Horace,
Excellent ideas. As you mentioned in your first post, the engineering
problems for pulling this off would be daunting.
Now that you mention steam/CO2 as the transfer medium - and oil-based
material as a donor - that brings up the steam-electricity effect:
http://www.esdjournal.com/techpapr/prevens/steam.pdf
...which has been assumed, prior to now, to be an electrostatic effect,
but the dividing line is blurry here. The paper mentions a huge
electrical explosion from steam cleaning an oil tanker. I have spent
perhaps 100 hours over the years trying to find a robust
"steam-electricity" effect, but to no avail - never seem more than a
fractional volt of charge.
The main problem with the more general concept is - it is so simple that
there should be more fundamental R&D out there, but I haven't found it
yet...
Jones
On Sep 6, 2007, at 7:23 PM, Jones Beene wrote:
Wiki has a pretty good article on electron affinity:
http://en.wikipedia.org/wiki/Electron_affinity
Here is the thought (I have not checked to see if this
is a "re-invention" of someone else's idea) - take two
electrodes and a working medium, and hydrogen is the
only working medium that fits into this concept very
well (73 kj/mol)...
- such that one electrode has a much lower electron
affinity than does the H2 (zinc works well ~0) and the
other has a much higher (gold plated copper works here
~223).
The donor electrode might be a slightly conductive plastic, or other
triboelectric donor material, which would thus also directly provide the
capacitive linkage. The trickle current though it would have to be
enough to recover for the next pulse. The electron donor - transporter
combination is still important if tribolelectric effects are used to
achieve the donation because that is in fact an electron affinity effect.
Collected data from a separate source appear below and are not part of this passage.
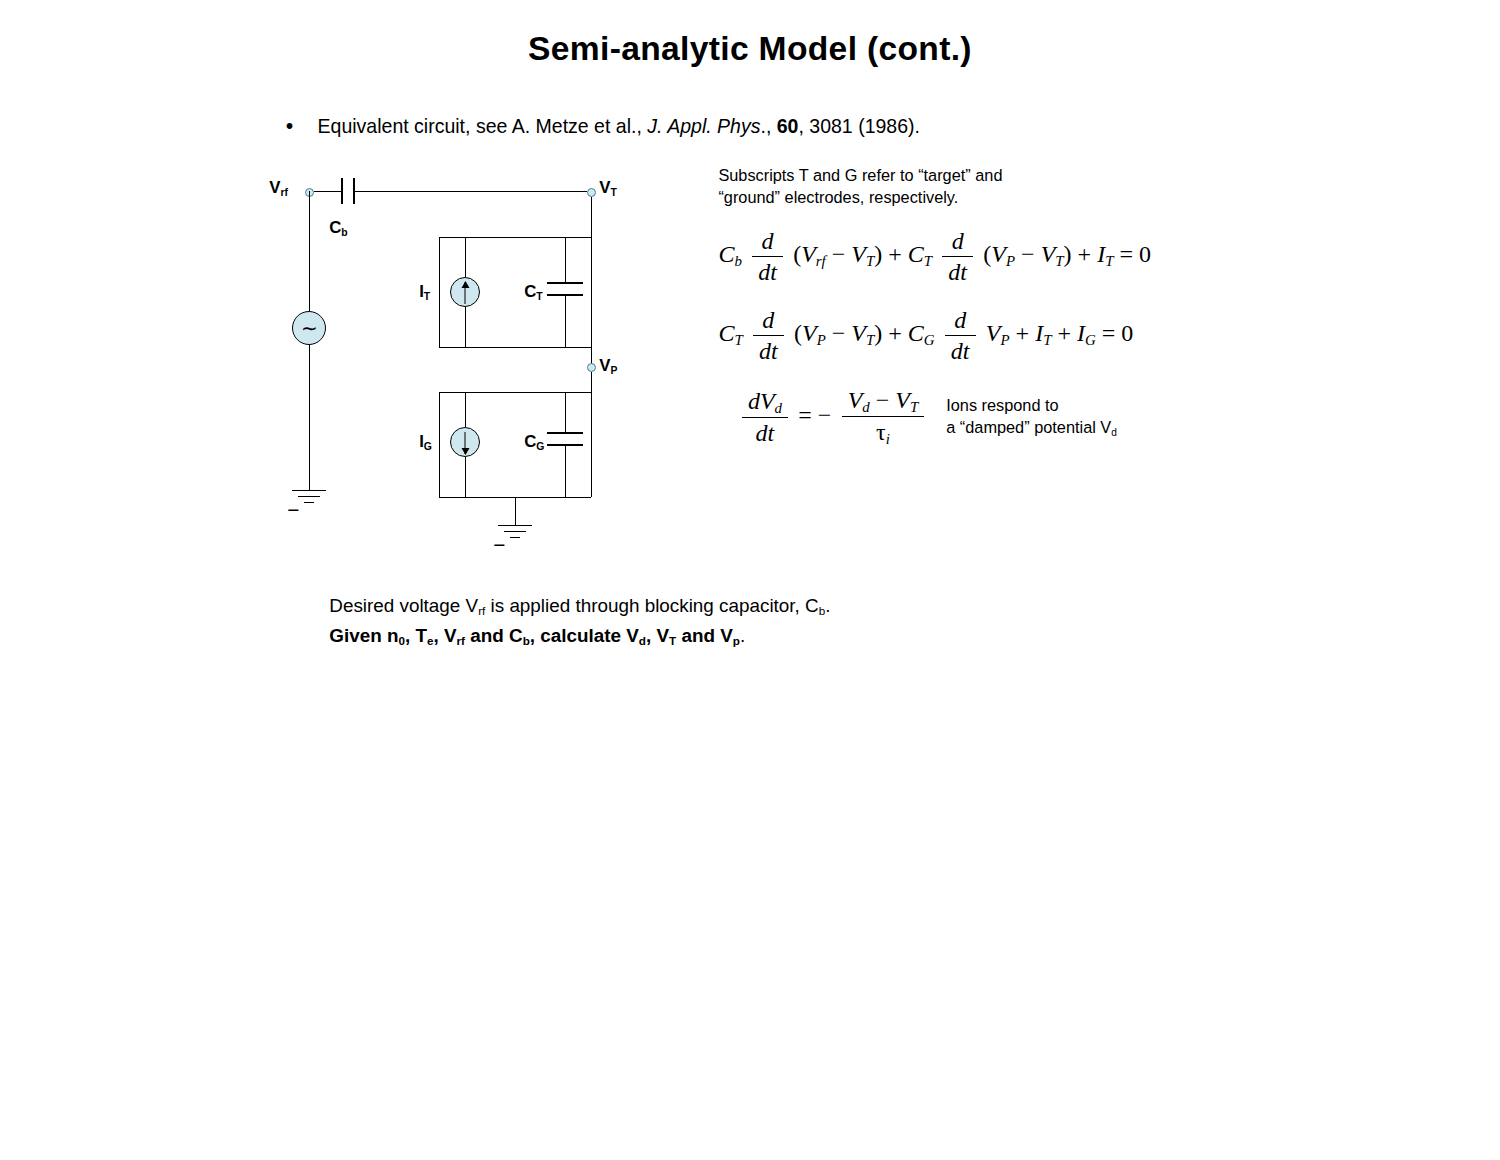Semi-analytic Model (cont.)
• Equivalent circuit, see A. Metze et al., J. Appl. Phys., 60, 3081 (1986).
Vrf
VT
Cb
IT
CT
VP
IG
CG
∼
−
−
Subscripts T and G refer to “target” and
“ground” electrodes, respectively.
Cb ddt (Vrf − VT) + CT ddt (VP − VT) + IT = 0
CT ddt (VP − VT) + CG ddt VP + IT + IG = 0
dVd dt = − Vd − VT τi
Ions respond to
a “damped” potential Vd
Desired voltage Vrf is applied through blocking capacitor, Cb.
Given n0, Te, Vrf and Cb, calculate Vd, VT and Vp.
http://www.purgit.com/static.html
Candidate electron transporter molecules might come substances from the
list of "accumulator oils" provided in the above article:
Accumulator oils
=============================
Natural gasolines
Kerosenes
White spirits
Motor and aviation gasolines
Jet fuels
Naphthas
Heating oils
Clean diesel oils
Lubricating oils
CO2 might be a candidate transporter molecule, and a CO2-Steam mix might
be effective, with one being more effective acceptor, the other a more
effective donor, with gas born electron exchanges involved in addition.